Casting IntPtr to Int32
This article has a lot of good issues to be aware of: http://osnews.com/story/20330/Windows_x64_Watch_List
Personally, my boss has a 64-bit Vista computer, and I program in a 32-bit mode. We've run into the following issues:
Registry for 32 bit apps gets hidden (sort of) into a Wow6432Node folder. Not all apps you are used to finding a path for in the registry will be in that node (SQL Server won't, for instance).
SysWow64 in the C:\Windows folder can cause issues of DLLs not being where they are needed (we had this issue w/ a 3rd party licensing component).
Sometimes the files you need are in "C:\Program Files (x86)", rather than "C:\Program Files". Sucks too.
Reading and writing to 64 bit values is not thread safe on a 32 bit platform. Reading a 64 bit value takes two operations which could be interrupted by a context switch. See the MSDN article on Threading.Interlocked.Read for more information.
MSDN had put up a little paper regarding issues of porting 32-bit applications over to 64-bit execution environment.

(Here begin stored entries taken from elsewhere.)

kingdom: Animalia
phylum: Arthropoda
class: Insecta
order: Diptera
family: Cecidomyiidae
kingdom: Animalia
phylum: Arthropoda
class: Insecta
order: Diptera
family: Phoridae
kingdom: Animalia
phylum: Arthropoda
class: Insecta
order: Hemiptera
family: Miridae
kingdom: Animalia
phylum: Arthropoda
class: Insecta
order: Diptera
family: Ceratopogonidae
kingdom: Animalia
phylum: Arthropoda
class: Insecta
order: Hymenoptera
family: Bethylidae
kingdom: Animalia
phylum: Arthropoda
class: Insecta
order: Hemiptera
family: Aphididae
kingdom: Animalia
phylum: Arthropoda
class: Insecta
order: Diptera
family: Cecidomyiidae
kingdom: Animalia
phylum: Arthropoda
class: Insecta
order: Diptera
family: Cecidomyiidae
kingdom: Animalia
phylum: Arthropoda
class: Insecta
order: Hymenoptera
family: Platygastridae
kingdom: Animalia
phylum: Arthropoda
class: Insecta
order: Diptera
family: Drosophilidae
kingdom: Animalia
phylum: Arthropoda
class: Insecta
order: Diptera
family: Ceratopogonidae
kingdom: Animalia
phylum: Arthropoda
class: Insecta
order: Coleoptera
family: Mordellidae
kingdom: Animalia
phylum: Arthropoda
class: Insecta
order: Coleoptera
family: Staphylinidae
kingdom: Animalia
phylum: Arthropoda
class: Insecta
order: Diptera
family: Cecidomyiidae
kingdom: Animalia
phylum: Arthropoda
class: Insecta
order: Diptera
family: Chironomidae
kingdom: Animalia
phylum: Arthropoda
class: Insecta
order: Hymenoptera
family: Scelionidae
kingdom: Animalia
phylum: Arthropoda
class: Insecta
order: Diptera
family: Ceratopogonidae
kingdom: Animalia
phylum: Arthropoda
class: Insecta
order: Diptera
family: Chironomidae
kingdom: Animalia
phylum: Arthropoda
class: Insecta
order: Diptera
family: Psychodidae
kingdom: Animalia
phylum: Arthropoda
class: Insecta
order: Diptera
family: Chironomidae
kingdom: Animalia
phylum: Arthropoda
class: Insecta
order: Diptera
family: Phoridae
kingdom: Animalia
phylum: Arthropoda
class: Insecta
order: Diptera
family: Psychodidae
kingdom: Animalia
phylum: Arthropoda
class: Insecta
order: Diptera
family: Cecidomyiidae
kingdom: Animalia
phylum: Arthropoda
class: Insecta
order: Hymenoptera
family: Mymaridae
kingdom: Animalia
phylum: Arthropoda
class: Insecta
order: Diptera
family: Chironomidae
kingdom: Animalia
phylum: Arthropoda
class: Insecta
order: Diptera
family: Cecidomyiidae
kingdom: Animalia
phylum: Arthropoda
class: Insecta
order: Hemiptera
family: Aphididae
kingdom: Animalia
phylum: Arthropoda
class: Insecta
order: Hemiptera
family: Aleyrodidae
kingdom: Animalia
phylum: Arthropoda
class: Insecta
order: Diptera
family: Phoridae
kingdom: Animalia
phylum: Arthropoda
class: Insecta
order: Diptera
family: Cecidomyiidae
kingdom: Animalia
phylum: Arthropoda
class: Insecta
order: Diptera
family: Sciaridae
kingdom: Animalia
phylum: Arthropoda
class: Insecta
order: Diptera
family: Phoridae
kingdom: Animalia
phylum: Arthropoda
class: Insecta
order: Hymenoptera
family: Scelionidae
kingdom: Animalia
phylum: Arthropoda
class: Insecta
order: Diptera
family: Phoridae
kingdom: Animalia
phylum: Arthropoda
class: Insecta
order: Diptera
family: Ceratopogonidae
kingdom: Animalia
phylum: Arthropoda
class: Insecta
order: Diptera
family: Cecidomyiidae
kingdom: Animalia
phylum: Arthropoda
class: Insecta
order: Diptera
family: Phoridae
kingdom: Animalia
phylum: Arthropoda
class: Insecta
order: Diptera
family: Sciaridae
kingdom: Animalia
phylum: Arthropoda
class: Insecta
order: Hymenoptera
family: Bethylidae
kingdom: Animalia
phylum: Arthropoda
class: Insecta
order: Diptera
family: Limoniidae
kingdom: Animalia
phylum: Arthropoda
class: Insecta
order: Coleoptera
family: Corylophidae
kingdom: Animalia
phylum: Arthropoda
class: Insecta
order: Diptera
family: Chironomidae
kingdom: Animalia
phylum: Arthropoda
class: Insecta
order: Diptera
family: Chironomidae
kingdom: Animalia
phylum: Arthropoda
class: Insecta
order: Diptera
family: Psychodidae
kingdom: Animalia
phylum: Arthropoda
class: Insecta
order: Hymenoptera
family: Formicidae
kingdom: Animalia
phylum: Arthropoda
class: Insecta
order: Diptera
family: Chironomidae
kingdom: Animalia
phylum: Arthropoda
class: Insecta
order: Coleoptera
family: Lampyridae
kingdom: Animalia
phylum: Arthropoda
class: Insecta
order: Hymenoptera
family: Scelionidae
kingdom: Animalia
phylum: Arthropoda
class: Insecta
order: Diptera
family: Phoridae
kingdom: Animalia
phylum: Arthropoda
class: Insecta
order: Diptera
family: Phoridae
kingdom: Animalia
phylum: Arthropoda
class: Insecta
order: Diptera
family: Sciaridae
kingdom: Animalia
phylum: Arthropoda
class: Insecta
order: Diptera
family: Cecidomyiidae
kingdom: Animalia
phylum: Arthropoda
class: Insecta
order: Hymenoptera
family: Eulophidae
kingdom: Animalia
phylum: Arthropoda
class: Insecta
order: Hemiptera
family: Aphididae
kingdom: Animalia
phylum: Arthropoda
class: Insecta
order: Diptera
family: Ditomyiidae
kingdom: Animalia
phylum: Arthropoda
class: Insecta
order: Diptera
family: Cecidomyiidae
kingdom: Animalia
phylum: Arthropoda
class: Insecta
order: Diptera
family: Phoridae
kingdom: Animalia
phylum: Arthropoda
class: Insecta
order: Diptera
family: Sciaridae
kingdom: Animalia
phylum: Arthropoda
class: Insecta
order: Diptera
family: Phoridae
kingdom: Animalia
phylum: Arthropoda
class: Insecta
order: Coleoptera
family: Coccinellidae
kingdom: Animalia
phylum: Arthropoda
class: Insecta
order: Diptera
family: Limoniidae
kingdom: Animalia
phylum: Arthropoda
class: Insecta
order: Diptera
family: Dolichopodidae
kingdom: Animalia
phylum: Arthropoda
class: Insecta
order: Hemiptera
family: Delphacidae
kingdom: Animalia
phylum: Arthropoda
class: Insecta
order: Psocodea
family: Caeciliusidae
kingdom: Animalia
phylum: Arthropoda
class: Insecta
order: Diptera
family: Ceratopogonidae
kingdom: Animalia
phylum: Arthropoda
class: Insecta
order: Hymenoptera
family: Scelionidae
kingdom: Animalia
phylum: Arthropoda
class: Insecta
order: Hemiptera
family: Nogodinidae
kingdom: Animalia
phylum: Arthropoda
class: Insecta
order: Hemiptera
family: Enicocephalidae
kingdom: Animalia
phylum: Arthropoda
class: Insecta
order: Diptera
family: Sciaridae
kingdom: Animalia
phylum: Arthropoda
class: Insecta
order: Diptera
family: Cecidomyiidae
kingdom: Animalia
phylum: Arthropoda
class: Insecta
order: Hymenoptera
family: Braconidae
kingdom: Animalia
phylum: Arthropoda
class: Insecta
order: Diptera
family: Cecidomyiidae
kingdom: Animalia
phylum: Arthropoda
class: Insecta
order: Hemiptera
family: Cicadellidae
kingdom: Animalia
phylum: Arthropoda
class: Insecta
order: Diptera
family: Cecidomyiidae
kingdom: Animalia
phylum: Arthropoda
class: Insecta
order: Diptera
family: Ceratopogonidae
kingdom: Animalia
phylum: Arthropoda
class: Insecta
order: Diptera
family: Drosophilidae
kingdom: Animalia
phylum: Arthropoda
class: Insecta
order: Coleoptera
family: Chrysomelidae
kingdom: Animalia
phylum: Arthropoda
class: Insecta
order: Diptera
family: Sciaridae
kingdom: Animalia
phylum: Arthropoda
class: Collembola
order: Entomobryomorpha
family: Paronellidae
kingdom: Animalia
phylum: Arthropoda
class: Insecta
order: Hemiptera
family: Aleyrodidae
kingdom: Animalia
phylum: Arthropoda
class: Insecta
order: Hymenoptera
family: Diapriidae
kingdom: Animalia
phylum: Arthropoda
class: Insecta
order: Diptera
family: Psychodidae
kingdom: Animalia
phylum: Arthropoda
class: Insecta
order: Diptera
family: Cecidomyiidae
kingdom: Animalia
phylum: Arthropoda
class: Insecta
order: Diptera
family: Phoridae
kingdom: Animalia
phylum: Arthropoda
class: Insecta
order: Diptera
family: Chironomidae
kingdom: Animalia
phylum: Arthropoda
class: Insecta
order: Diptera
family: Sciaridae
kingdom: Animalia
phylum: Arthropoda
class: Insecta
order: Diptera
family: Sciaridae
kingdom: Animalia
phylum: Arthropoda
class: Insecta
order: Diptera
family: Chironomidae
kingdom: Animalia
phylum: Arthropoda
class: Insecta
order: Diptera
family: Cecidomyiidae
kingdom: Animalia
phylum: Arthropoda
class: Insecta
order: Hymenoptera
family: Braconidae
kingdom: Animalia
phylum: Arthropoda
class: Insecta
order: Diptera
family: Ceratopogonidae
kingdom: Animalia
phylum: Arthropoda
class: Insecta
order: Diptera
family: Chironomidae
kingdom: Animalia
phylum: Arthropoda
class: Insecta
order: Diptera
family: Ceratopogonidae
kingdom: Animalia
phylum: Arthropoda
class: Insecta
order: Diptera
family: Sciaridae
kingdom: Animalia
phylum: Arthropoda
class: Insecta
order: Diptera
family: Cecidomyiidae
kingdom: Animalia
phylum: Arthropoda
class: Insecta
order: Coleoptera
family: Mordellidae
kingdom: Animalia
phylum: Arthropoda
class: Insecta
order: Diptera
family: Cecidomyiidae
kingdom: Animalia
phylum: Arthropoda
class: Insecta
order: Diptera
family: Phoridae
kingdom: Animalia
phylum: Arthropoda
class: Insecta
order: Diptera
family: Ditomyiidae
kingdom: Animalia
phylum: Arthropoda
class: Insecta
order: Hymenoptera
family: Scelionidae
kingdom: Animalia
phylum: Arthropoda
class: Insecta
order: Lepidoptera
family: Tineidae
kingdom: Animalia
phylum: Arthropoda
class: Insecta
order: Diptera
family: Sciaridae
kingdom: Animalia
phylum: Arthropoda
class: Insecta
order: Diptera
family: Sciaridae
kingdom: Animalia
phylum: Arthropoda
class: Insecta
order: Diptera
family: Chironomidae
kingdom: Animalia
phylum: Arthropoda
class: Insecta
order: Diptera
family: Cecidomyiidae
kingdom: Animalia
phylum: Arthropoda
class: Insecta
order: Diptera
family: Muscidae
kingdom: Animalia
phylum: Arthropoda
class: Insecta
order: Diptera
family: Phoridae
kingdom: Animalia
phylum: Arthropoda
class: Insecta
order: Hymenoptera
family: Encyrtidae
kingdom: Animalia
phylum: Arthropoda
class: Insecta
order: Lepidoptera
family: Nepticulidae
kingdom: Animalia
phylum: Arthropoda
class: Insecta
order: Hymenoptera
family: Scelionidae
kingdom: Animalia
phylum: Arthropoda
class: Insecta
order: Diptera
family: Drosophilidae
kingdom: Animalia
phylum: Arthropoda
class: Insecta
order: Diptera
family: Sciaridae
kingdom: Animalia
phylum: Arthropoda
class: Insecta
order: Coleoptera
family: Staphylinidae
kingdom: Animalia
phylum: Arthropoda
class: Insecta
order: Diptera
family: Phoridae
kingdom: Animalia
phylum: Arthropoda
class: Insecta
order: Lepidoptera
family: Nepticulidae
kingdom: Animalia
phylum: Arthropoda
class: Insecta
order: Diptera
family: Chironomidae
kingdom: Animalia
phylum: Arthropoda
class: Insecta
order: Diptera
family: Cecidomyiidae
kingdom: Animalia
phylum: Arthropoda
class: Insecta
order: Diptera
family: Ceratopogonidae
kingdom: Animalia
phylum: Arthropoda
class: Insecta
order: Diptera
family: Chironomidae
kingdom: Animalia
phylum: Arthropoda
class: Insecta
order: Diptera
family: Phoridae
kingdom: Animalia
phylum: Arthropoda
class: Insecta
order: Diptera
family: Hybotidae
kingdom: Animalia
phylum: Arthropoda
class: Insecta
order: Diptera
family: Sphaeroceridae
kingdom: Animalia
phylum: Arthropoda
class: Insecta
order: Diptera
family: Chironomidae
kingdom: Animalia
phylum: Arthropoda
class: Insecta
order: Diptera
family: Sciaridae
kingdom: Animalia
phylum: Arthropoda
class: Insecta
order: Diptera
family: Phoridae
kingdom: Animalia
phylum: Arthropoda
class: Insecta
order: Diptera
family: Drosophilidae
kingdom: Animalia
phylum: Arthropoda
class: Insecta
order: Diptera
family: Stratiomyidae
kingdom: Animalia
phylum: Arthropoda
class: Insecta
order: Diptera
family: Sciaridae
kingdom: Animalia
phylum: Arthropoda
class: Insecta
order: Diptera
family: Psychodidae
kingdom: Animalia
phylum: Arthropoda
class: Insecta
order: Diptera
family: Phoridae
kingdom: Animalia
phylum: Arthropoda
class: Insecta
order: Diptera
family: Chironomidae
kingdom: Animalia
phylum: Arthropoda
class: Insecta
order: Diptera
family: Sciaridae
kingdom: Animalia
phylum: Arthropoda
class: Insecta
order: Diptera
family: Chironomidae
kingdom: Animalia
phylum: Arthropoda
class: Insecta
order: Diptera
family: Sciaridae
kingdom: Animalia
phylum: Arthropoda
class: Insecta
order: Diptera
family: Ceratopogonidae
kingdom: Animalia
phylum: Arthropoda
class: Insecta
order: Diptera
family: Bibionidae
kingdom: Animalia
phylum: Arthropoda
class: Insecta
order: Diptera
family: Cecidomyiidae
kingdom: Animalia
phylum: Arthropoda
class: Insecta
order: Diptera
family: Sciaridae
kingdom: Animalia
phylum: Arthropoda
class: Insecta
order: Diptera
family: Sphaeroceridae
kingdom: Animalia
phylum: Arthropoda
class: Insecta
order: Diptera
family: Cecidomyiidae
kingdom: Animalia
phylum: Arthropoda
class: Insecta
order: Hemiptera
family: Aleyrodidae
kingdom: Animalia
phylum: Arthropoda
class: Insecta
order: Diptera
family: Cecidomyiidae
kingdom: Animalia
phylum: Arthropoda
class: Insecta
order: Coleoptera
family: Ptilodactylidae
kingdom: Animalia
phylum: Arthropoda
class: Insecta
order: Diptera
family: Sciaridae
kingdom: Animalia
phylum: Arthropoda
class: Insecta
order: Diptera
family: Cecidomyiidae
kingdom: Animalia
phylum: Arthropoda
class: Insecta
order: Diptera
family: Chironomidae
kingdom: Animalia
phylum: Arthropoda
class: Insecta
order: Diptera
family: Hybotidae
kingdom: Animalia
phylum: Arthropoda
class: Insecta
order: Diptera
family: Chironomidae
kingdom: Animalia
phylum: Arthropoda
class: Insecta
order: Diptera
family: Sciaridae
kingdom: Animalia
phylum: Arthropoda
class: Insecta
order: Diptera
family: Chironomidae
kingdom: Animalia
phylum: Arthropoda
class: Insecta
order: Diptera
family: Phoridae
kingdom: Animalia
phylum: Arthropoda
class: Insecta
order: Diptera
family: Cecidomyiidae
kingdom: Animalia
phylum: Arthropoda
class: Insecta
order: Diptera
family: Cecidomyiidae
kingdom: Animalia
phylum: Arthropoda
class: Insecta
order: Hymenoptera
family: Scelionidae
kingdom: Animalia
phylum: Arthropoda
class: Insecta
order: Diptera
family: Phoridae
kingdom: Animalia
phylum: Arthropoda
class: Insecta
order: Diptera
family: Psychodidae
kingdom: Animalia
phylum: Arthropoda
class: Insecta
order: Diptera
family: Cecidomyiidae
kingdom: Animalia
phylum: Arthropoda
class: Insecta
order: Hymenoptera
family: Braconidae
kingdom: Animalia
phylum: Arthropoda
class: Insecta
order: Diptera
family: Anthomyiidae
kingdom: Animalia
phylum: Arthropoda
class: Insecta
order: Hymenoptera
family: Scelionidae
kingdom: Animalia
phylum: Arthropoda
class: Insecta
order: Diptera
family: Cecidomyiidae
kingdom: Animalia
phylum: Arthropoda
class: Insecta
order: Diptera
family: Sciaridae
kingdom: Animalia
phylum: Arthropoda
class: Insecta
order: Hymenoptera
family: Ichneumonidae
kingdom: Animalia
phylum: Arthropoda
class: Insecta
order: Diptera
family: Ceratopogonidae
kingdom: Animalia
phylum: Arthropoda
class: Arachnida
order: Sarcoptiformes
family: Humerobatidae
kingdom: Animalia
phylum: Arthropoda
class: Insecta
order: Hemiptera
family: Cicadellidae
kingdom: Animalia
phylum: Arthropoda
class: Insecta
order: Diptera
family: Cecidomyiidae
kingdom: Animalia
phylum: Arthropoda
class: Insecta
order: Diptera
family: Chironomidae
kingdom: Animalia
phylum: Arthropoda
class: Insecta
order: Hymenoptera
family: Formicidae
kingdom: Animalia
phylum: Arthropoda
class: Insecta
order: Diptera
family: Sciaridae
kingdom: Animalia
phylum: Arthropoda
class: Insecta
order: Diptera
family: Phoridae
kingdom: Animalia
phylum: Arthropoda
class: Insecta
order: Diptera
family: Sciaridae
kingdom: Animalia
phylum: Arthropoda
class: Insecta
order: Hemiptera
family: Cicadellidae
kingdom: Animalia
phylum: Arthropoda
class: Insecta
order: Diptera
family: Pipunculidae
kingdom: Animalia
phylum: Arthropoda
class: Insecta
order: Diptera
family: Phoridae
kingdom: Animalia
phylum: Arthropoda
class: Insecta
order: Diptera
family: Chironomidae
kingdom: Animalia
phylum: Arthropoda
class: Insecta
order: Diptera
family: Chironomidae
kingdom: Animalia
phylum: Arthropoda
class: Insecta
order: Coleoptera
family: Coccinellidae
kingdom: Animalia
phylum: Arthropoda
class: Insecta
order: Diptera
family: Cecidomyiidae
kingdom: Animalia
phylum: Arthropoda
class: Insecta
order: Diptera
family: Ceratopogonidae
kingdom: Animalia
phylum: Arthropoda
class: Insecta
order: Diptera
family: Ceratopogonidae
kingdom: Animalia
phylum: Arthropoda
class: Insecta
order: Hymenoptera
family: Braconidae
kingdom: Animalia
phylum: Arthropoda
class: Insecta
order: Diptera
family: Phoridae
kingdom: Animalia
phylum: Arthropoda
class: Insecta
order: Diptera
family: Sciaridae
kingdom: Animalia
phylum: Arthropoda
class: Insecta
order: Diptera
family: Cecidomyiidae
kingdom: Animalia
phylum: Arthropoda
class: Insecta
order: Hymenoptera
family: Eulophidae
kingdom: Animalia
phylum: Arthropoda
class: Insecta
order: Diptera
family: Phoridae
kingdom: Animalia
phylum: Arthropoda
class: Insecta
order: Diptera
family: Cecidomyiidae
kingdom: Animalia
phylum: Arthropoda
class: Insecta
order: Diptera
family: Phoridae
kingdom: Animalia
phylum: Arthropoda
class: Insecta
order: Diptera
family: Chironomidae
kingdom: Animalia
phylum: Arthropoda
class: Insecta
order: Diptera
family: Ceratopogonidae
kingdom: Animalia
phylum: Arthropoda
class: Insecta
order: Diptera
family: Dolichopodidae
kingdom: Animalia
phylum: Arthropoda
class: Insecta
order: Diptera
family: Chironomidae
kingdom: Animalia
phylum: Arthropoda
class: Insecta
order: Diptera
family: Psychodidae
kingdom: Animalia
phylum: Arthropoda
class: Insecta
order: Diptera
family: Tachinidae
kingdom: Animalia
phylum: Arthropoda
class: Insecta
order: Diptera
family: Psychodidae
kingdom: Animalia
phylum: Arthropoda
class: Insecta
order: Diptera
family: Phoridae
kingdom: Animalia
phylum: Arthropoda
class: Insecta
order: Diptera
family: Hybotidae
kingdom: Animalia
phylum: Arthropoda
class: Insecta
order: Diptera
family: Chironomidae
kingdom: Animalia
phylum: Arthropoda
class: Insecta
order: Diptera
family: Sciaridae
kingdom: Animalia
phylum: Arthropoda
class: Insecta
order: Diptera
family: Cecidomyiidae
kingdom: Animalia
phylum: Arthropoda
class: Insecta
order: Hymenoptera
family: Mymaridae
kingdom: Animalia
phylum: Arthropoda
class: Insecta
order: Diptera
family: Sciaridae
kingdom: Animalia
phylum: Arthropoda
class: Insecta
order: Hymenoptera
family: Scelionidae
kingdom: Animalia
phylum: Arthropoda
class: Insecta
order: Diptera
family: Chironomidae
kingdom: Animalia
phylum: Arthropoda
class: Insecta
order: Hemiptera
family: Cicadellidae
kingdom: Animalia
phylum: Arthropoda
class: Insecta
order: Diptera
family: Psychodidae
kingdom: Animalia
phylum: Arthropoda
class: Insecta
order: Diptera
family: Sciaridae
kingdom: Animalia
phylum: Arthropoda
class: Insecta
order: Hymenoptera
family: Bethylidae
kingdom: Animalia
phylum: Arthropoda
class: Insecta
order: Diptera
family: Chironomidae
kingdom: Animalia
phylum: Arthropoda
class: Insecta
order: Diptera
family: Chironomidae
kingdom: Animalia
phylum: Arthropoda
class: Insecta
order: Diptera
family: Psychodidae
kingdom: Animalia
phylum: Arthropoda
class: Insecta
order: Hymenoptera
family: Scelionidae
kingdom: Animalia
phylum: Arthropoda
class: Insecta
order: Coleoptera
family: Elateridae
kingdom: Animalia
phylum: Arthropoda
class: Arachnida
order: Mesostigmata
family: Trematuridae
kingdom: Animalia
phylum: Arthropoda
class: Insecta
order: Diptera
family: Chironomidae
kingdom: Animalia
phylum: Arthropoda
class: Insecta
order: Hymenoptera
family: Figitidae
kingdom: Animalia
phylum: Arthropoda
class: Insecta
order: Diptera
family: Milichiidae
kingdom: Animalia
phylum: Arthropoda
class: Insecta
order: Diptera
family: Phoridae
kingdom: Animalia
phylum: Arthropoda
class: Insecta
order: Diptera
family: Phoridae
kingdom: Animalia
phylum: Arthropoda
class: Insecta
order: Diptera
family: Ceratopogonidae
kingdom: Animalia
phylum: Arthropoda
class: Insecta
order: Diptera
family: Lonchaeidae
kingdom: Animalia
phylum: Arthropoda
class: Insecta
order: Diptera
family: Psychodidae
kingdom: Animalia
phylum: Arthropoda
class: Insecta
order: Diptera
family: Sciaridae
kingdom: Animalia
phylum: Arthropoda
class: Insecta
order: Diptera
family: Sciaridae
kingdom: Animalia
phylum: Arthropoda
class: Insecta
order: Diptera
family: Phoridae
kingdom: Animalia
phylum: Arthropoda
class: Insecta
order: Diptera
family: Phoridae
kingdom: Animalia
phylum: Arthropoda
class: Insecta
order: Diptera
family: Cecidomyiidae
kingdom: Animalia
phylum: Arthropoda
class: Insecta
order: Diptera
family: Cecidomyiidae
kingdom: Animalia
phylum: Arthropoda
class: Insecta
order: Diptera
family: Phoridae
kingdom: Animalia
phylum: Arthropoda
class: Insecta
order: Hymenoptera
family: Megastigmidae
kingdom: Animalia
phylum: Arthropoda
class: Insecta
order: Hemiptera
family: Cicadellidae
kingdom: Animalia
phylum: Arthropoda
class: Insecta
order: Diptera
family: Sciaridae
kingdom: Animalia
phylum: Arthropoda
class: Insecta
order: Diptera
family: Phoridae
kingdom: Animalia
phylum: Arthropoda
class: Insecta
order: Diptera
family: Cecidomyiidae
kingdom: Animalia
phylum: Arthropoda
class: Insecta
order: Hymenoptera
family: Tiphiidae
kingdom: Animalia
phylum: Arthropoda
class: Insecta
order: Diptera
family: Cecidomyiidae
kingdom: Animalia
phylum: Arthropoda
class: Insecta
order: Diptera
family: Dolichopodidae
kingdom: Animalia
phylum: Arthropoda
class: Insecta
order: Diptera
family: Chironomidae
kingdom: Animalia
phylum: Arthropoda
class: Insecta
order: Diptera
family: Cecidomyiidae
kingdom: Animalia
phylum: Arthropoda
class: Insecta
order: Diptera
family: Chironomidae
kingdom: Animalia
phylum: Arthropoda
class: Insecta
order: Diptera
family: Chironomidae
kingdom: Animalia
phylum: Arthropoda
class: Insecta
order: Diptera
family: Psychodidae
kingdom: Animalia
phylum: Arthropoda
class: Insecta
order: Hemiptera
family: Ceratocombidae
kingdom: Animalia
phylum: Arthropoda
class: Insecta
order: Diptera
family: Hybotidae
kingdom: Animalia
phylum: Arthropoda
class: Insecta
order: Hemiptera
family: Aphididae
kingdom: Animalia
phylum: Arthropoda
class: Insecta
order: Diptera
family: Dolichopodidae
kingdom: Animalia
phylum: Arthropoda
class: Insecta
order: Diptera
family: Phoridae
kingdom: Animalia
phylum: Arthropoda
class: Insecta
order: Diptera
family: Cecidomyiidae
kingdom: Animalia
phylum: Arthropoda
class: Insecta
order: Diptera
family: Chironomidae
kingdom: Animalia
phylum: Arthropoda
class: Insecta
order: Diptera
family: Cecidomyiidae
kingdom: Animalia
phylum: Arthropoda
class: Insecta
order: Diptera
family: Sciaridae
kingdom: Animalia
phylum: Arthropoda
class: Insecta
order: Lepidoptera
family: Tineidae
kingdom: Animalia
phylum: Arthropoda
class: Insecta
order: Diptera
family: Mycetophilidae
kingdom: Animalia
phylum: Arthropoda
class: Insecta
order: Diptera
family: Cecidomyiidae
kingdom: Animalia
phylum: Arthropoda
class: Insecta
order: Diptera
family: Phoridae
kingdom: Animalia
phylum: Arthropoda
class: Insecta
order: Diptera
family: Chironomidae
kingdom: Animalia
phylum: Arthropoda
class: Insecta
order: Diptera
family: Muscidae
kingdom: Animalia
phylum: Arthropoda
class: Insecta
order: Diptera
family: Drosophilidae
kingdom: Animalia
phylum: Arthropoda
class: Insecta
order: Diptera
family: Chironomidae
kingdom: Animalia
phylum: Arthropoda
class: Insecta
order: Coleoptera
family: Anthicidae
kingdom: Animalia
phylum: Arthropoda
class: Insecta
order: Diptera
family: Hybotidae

http://msdn.microsoft.com/en-us/library/ms973190.aspx
Two other bloggers had previously wrote about 64-bit development when they were working in the CLR team
In my experience porting an Asp.NET application was basically flawless. Run on 32 bit machine and on 64 bit and no problem happens, beside having more memory available. This happens because a lot of the issues already mentioned (registry, threading and so on) have been managed by Asp.NET and you need to properly fix them to run in the Asp.NET environment.
Client side (windows form) the same happened but it if you've used some "unsafe" APIs to get special folders or registry access then some problem can happen, as already pointed.